## Passage
## BEGIN

Image result for jesus and the rich young ruler

Now as He was going out on the road, one came running, knelt before Him, and asked Him, “Good Teacher, what shall I do that I may inherit eternal life?” So Jesus said to him, “Why do you call Me good? No one is good but One, that is, God.

While the Gospel of Luke informs us this man was a “ruler,” the Gospel of Mark reveals he was running – Mark is funny this way about little vivid details. He also has a few other little details. only he comments how the man knelt before Jesus. He later notes how Jesus loved the man, and only Mark has Jesus’ repetition of the “how hard for a rich man” comment, introduced by the interesting “Children”: “Children, how hard it is for those who trust in riches to enter the kingdom of God!”

Perhaps the most interesting textual variance comes between Mark and Matthew. Mark along with Luke pose the question this way, “Good Teacher, what shall I do that I may inherit eternal life?” Matthew poses it this way, “Teacher, what good deed must I do to have eternal life?”

That sets up how Jesus responds. Mark and Luke have Him responding, “Why do you call Me good? No one is good but One, that is, God.” Matthew has Jesus responding, “Why do you ask me about what is good? There is only one who is good.”

Honestly, Jesus’ response in Mark and Luke make more sense. It makes sense to probe what is meant by saying “Good teacher,” if God alone is good. The obvious underlayment of the text is that Jesus, being good, must be God. In Matthew, by contrast, Jesus seems to state that only God – or one who is good – can teach about doing good. Again, at first glance this challenges us, and it could lead us to conclude the version of Mark and Luke are more authentic.

But just to put a plug in for Matthew’s account – it is the work of the Holy Spirit after all – it does force us contemplate how even the teaching of what is good falls short when taught by man. This in turn undermines an entire regime of pro-Greek philosophical posing – among many conservatives and traditionalists even today – about “the Good.” The ancient philosophers – Plato, Aristotle, and that ilk – are set up as teachers of “the Good,” and we joining in on that conversation is said to be a worthy project. As far as brain food goes – and as a way better project than diluting “the Good” in a post-modern “beyond good and evil” grey mush – it’s a worthy pursuit, especially when it’s all we have as far as a political foundation goes. But as far as the soul goes, and eternal salvation goes, Jesus’ response rings loud, “Why do you ask me (or Plato, or Aristotle, or any mere man (“mere” being a key word)) about what is good when only God is good.”

## END

## Data entries
## BEGIN

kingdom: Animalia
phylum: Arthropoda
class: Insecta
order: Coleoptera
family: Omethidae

## END
## BEGIN

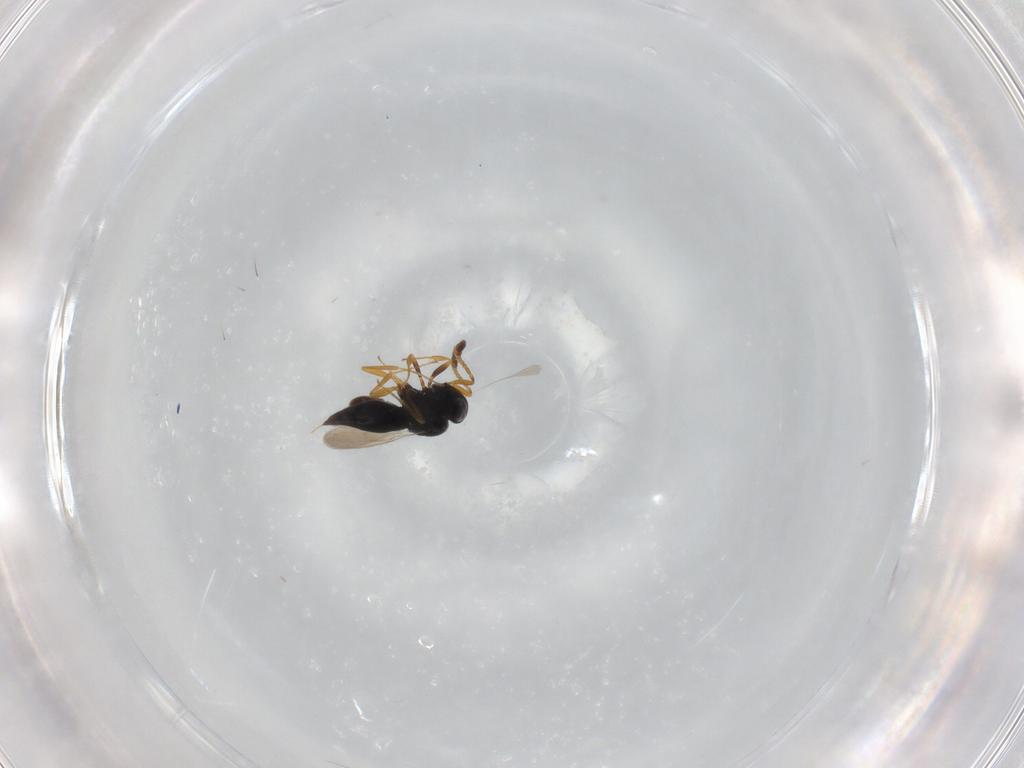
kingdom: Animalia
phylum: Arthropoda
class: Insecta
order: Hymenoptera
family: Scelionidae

## END

## Set of tasks
**1.** In the commentary on the rich young ruler, which Gospel reveals that the man came running?
**2.** Repeat the part of the commentary on the rich young ruler starting with "That sets up" and going on through "are more authentic.".
The records are separate from the commentary on the rich young ruler.

## Task answers
**1.** The Gospel of Mark.

**2.**
That sets up how Jesus responds. Mark and Luke have Him responding, “Why do you call Me good? No one is good but One, that is, God.” Matthew has Jesus responding, “Why do you ask me about what is good? There is only one who is good.”

Honestly, Jesus’ response in Mark and Luke make more sense. It makes sense to probe what is meant by saying “Good teacher,” if God alone is good. The obvious underlayment of the text is that Jesus, being good, must be God. In Matthew, by contrast, Jesus seems to state that only God – or one who is good – can teach about doing good. Again, at first glance this challenges us, and it could lead us to conclude the version of Mark and Luke are more authentic.